> EXCERPT
------------

Friday, May 19, 2023

Green Phoenix - Harry Potter and the Prisoner of Azkaban Review

Prisoner of azkaban UK poster.jpg

Over the passed year, I have periodically reviewed different entries in the Harry Potter film franchise. Based on the bestselling book series by J.K. Rowling (who shall from this moment be referred to only as "The Author" for reasons that should fairly obvious for anyone not living under a rock), the seven Harry Potter books and the associated eight films had an indelible impact upon my childhood.

I know that I have discussed this relationship in reviews of earlier films, but I felt it was very important to restate the connection when introducing today's movie; the third entry in the Harry Potter film series, Harry Potter and the Prisoner of Azkaban. The film widely regarded by many as the best single film in the franchise and one that I think could easily take the claim as the most popular, Prisoner of Azkaban stands out as a transitional film within the franchise, fully transforming the series from the lighthearted self-contained children's films of the Chris Columbus era into the mature and multi-arced works of the later films.

But does the film truly deserve its status as one of the best entries in the series? Does it still hold up over 15 years after its release? And does it overcome the issues that I noted plagued earlier entries in the film franchise?

  • Produced by Warner Bros. Pictures
  • Directed by Alfonso Cuarón
  • Running Time: 142 Minutes
  • MPAA Rating: PG-13


Life is getting more complicated for Harry Potter, the famous Boy-Who-Lived, as he enters his third year attending Hogwarts School of Witchcraft and Wizardry. From becoming a teenager and dealing with miserable abusive relatives to school bullies and a best friend that seems to be attending every class in school (at the same time), nothing is ever quiet for the famous would-be wizard.
Oh yeah...that's not including a mysterious Defense Against Dark Arts teacher with connection to Harry's parents, an escaped convict that seems to be hellbent on avenging Lord Voldemort, and a legion of soul-sucking monster sent by the government to Hogwarts to track down Sirius Black, the Death Eater with a heartbreaking link to Harry Potter's past.



I have stated in the past that while I might enjoy watching the first two films in the Harry Potter franchise, I still feel like they are among the weakest entries in the series with the benefit of hindsight. In contrast, I personally hold Harry Potter and the Prisoner of Azkaban as one of the best films in the series, an opinion that is, as stated above, actually shared with many other people as well.

Director Alfonso Cuarón managed to create a perfect transitional film between the child-oriented Chris Columbus films and the later edgy, dark films that followed in Goblet of Fire's wake. The film feels like a complete tonal shift from its predecessors and Cuarón managed to bring out a far more likeable and grounded performance out of his actors. The result was a film that feels like it truly lives in the world of Harry Potter. So much so that I actually find myself watching this film independent of the first two when rewatching the franchise.
The film is incredibly well-written and works its emotional beats poignantly. The film is actually one of only two films in the franchise that has no direct confrontation between Harry and Voldemort, and despite this, the role that this film has in preparing the later franchise; whilst still standing alone, is absolutely essential to the viewing experience. The film also doesn't really conclude any major story beats, but instead focuses on building up elements that all play into later films in the series, specifically Goblet of Fire. In a way, you can sort of think of Prisoner of Azkaban and Goblet of Fire as a Part 1 and 2 of a specific storyline within the Harry Potter series (the Voldemort Resurrection arc, if you will). The result is a film that focuses far more on characterization and fleshing out the relationships of characters rather than any large overarching mystery as the first two film did.

------------

> DATASET EXCERPTS
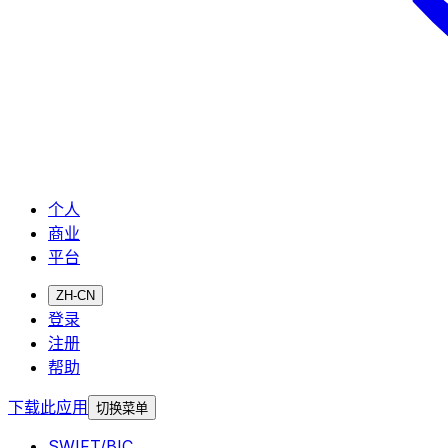
个人
商业
平台
ZH-CN
登录
注册
帮助
下载此应用
切换菜单
SWIFT/BIC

------------

> COMPLETE THE FOLLOWING
**A)** Transcribe the part of the review between "I know that" and "the later films.", inclusive.
**B)** What running time does the review give for Harry Potter and the Prisoner of Azkaban?
The entries above come from a separate source and have no connection to the review.

> SET OF ANSWERS
**A)**
I know that I have discussed this relationship in reviews of earlier films, but I felt it was very important to restate the connection when introducing today's movie; the third entry in the Harry Potter film series, Harry Potter and the Prisoner of Azkaban. The film widely regarded by many as the best single film in the franchise and one that I think could easily take the claim as the most popular, Prisoner of Azkaban stands out as a transitional film within the franchise, fully transforming the series from the lighthearted self-contained children's films of the Chris Columbus era into the mature and multi-arced works of the later films.

**B)** 142 minutes